There are doctors trained in our
universities. They learnt in a medical school that when someone has high
temperature, fever and looks pale or so, then automatically, order a malaria
test. They have crammed such like formulas and repeat them well to everyone’s
amazement. All they care about is that they know the symptoms of different
diseases; the possible prescriptions and they can apply that for great
remunerations. By the way, many people desire to be doctors; at least that is
what I have discovered. For every student that I come to interact deeply with,
among my many other questions, the question ‘what do you want to be’ doesn’t
fail to suffice. Sometimes I ask it in that crude and unspecified terms so that
I may get to gauge how reflective my respondents are. After asking such a
question, rarely does any one ask me “ in terms of what”. One may be quick to
mention that the context determines the kind of answer i.e. when talking about
academics and you ask such a question, then the answer should be in the line of
professions. But I want to assure the contender that I have often tried to take
care of that by playing with contextual factors.
I
make sure the question comes out of the blues in the course of our discussion,
“what to do you want to be”. But more often than not the answer will be in line
of professions. The professions mentioned, of course are medical doctor, lawyer
or engineer. Trying to be a good interviewer, I proceed with the question of
the sort, ‘what is it that appeals to you in that profession?’ and the more
often the answer is ‘the remunerations’.
The fact that people jump to mentioning
profession when asked an open question like, “what do you want to be?” is very
telling. There are many things that I personally want to be. If you were to ask
me, I think the first question will be, “in terms of what?” in terms of
religion I want to be the image of God that He/She/It intended me to be.
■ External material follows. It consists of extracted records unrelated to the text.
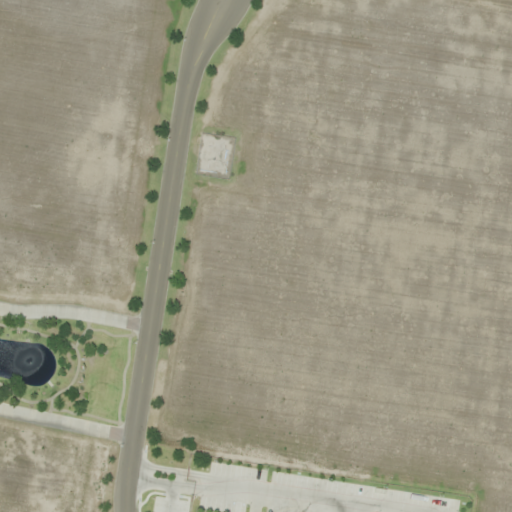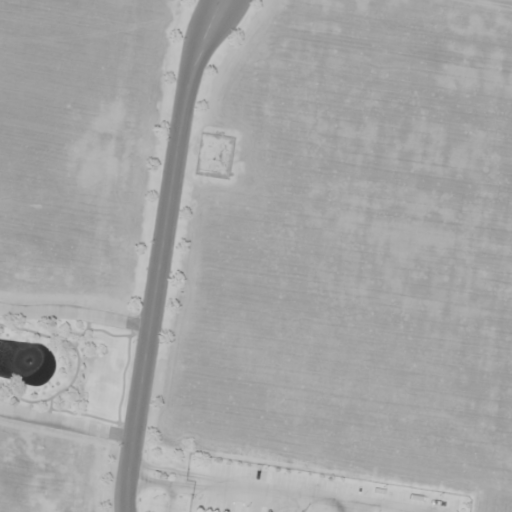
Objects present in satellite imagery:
road: (163, 252)
road: (83, 331)
road: (107, 333)
road: (3, 346)
road: (76, 367)
road: (123, 372)
road: (49, 409)
road: (89, 415)
road: (272, 491)
road: (171, 494)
Spiritually, I want to transcend and soar like the eagle in perfect peace,
harmony, love and serenity. Academically, I want to be a good enlightened
educator. Politically, I want to live as a good citizen exercising my responsibly
as a ruled ruler. There are many other aspects of myself in living that I would
consider such that when I look into all of them, coalescing them, I would say
that I want to be “fully human”. The fact that people rush to mentioning
professions when asked the question indicates what their focus is. For many of
them, life is about getting into the greatest well paying job so as to afford
pleasure and the comforts of this world; hedonism in full maturity. Not all
people ascribe to this, but the majority, I can bet would say there is no
better philosophy of life than “get the means and have fun for no one knows
about tomorrow.” Specialization and professionalism kind of propagates this
kind of outlook.
Need for
Reforms: Considering all these issues, it occurs to
intellect that something is missing in our educational systems. The missing bit
lies in what teachers and students focus on in our learning institutions. If
the teachers’ business is to go before students and vomit out all that he/she
has crammed then the teaching is questionable. If all students seek is to get a
degree or whatever qualification, as a means to comfort, the learning is
questionable. Education should be about growth, development and progress – a
holistic process. Once it fails to be holistic due to some necessary, relevant
questions not being asked, there is a danger. The danger lies in what we are
witnessing today as full-fledged individualism. The people’s attitude is “get the means and have fun, nothing else
matters” and “no one knows about tomorrow, why give a damn?”